Much has been rightly said about OHP’s pioneering and defining verismo repertoire, where they go and others either fear to tread, or simply haven’t a clue. I’ve done about sixteen so-called verismo operas and they’ve all been hair-raising! I’ll never forget doing L’amore dei tre re by Montemezzi in 2007 and 2015. First time round I swear no one took a breath either on stage, in the pit or in the audience for a good half hour before – and here’s the spoiler – the final fatal shot. Literally unforgettable. And what about the sheer almost physical blaze of sound with which I gioielli della Madonna by Wolf-Ferrari thumped us in 2013? And blood spurting all over the wall at the end of Francesca da Rimini by Zandonai in 2010? And what other opera company would even attempt let alone triumph producing an earthquake onstage, as in La Wally in 2011?
OHP has introduced, even swept me into the special sound world of Janáček, in Jenůfa, Kát’a Kabanová and The cunning little vixen. The power of characterisation in these operas, and the quality of OHP’s principal singers, blew me away, season after season. And omg the first horn part of Kát’a did the same … almost unplayable, it was a wonderful challenge.
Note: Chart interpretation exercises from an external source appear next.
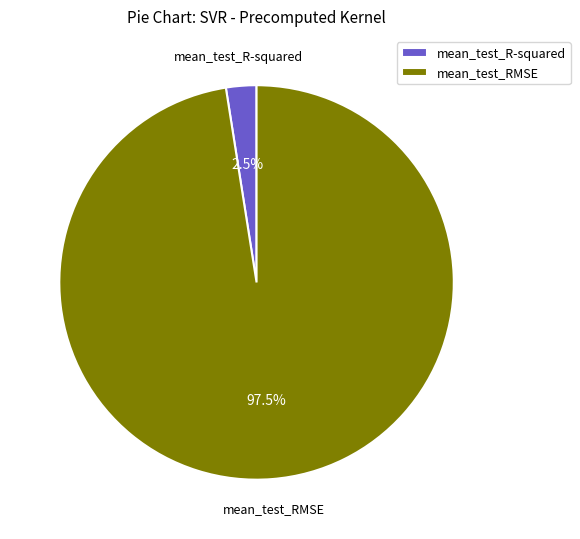

Which category has the biggest portion of the pie?

mean_test_RMSE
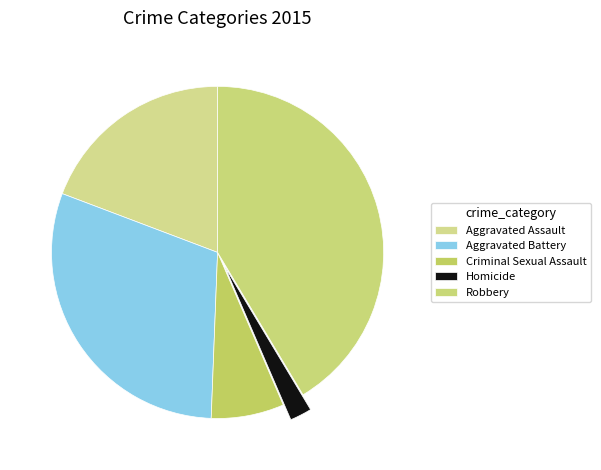

Which slice is the largest?

Robbery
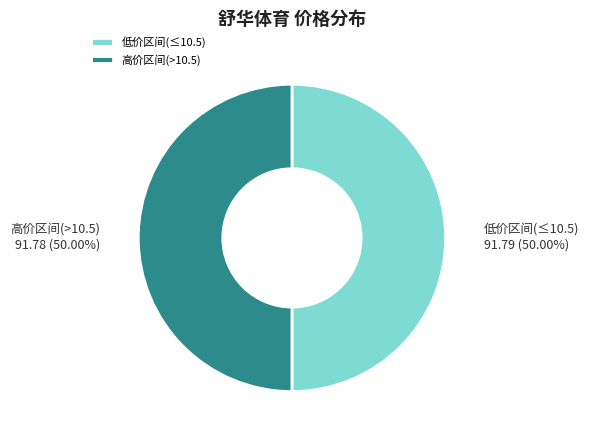

To the nearest percent, what is the difference between the largest and smallest slice percentages?

0%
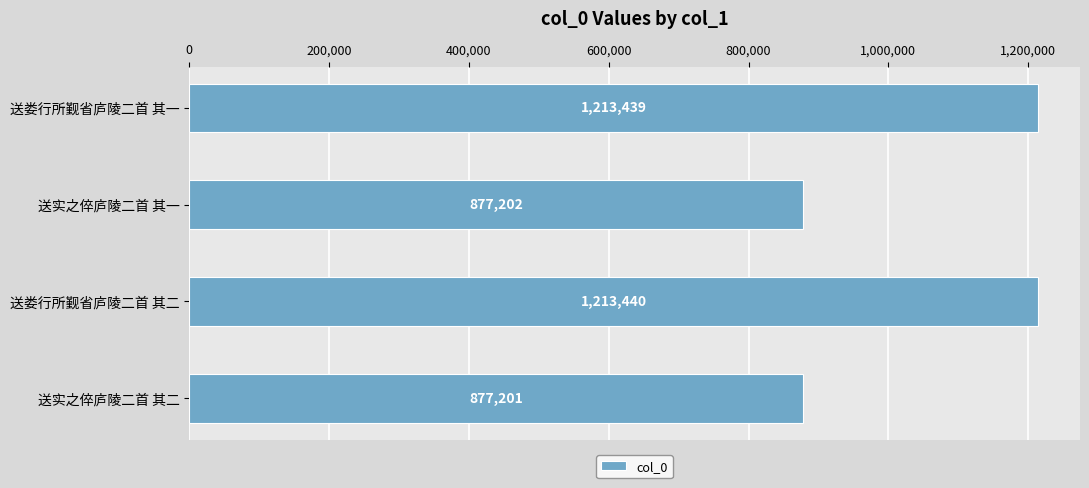

Are the bars grouped side by side (vs. stacked)?

No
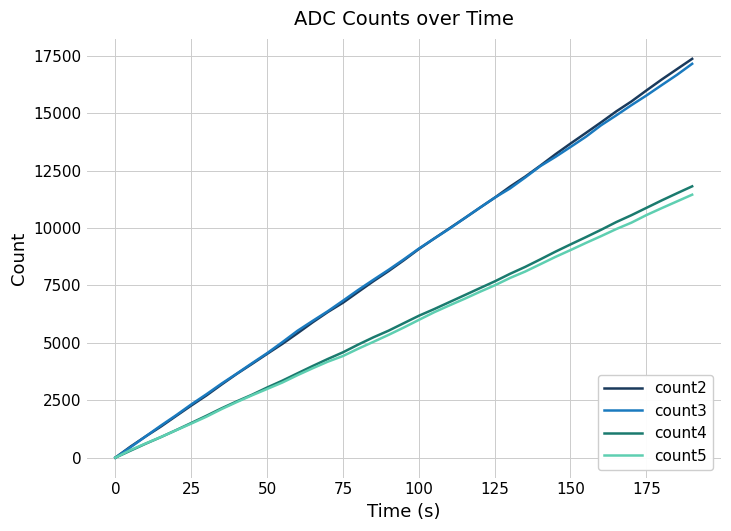

What is the difference between the maximum and second lowest values in the count3 series?

16692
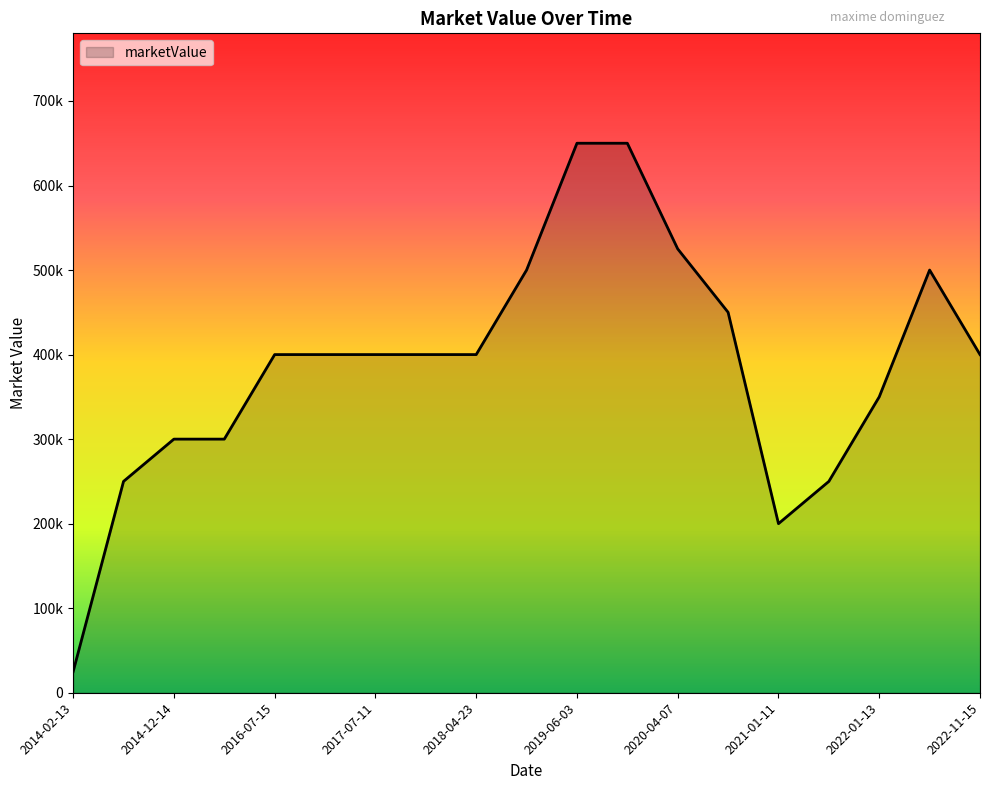

Does the chart display data point markers on the line(s)?

No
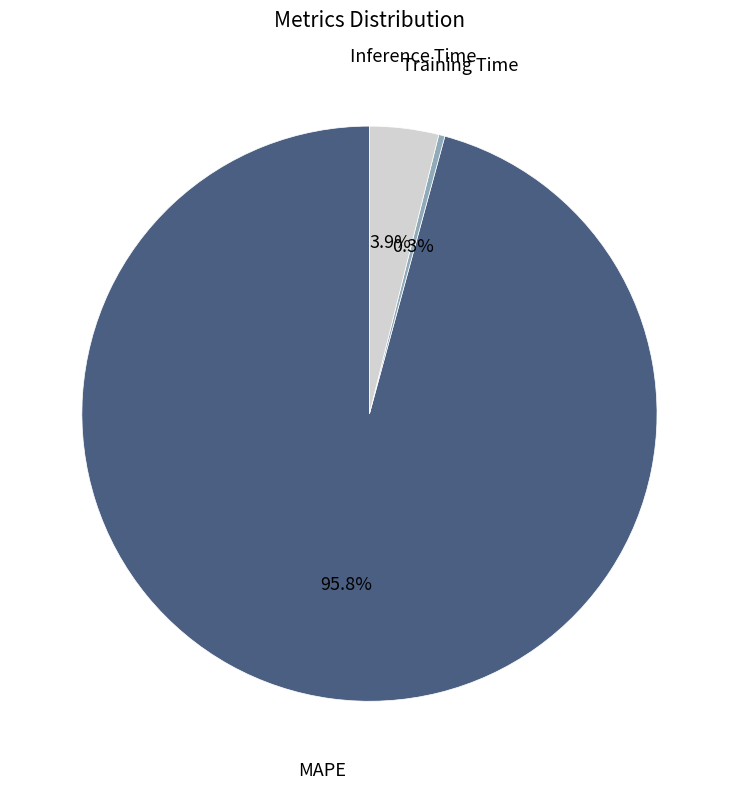

To the nearest percent, what is the difference between the Inference Time and Training Time slice percentages?

4%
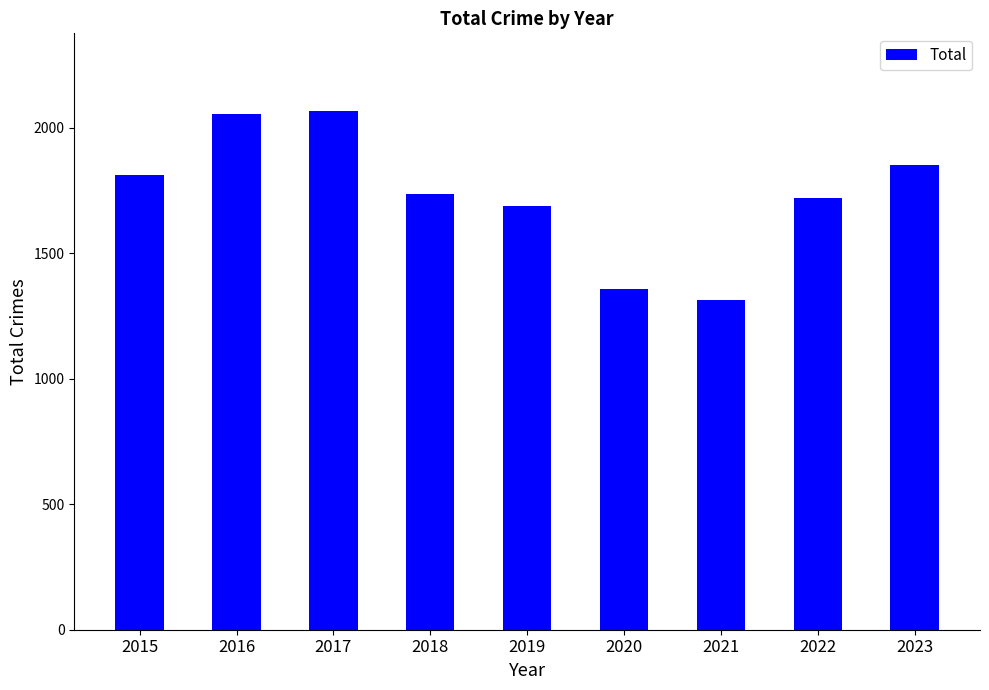

What is the sum of the values at 2021 and 2016?

3365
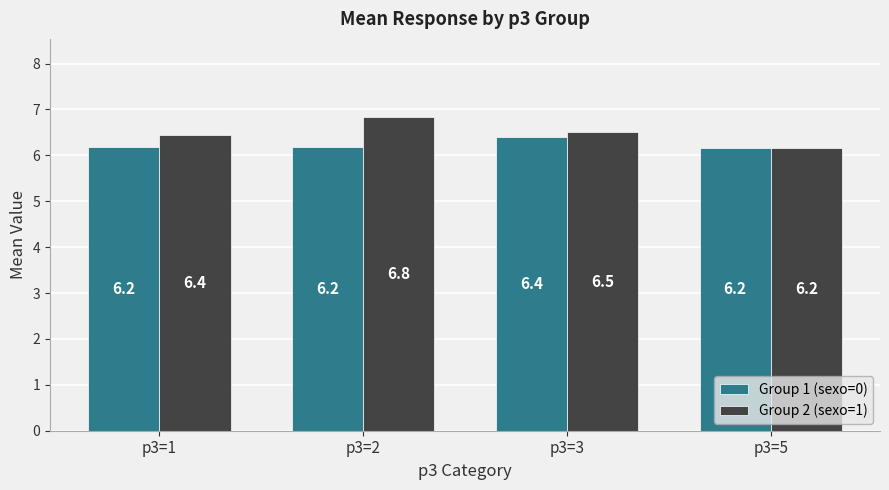

What is the value of the Group 1 (sexo=0) bar at the 1st from the left?

6.2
It’s a fact of nature, especially around Holland Park, that in summer at around 10pm the twilight fades, the peaco*cks start their bed-time chorus, the temperature plummets, and the soprano starts to die. And it’s then that we wind soloists usually have the most demanding delicate and exposed stuff to play. If our fingers or lips will even move. They don’t teach that in Music College.
I love the classics, I love the ten Verdis we’ve done, the ten Puccinis, the four Mozarts. I love the three Tchaikovskys, all with the strongest music: Eugene Onegin three times with that marvellous duet with the soprano in the Letter Scene; Iolanta in 2019 with a dream team cast, The Queen of Spades 2016 with the Countess’s terrifying walking sticks. I love the wall dripping blood in Macbeth 2005. And the real glass harmonica in Lucia di Lammermoor 2012. A massive highlight was Strauss’s Ariadne auf Naxos 2018, with Zerbinetta’s coloratura aria sung from a giant swing, and our instrumental virtuoso lines all gorgeously rich. I love the two Lakmés done eight years apart, the company maturing so very much between them. And I love too the more modern operas OHP has risked, Britten’s The turn of the screw, Adamo’s Little women, Dove’s Flight and most recently the absolutely outstanding Itch. Wow. When other companies are tightening their belts or withdrawing into survival mode, OHP does the opposite and commissions a brand new opera. Don’t tell anyone but it was probably the stand-out highlight of my two decade career there.
I love the Young Artists scheme OHP pioneered long ago, and from which now it is reaping deserved rewards. I count among my close professional friends the singers and conductors who have come up through it.
As you can see, I could go on and on.
Last, how can I forget that moment in 2009, just before Roberto Devereux was to start, when Richard Bonynge sighed to me, “upstaged by her yet again!” as the great Joan Sutherland took her seat in the auditorium to rapturous spontaneous applause? My all-time hero, and I even got her laughing about her marrows at the after-show party!
OHP. It’s the place where it all comes together.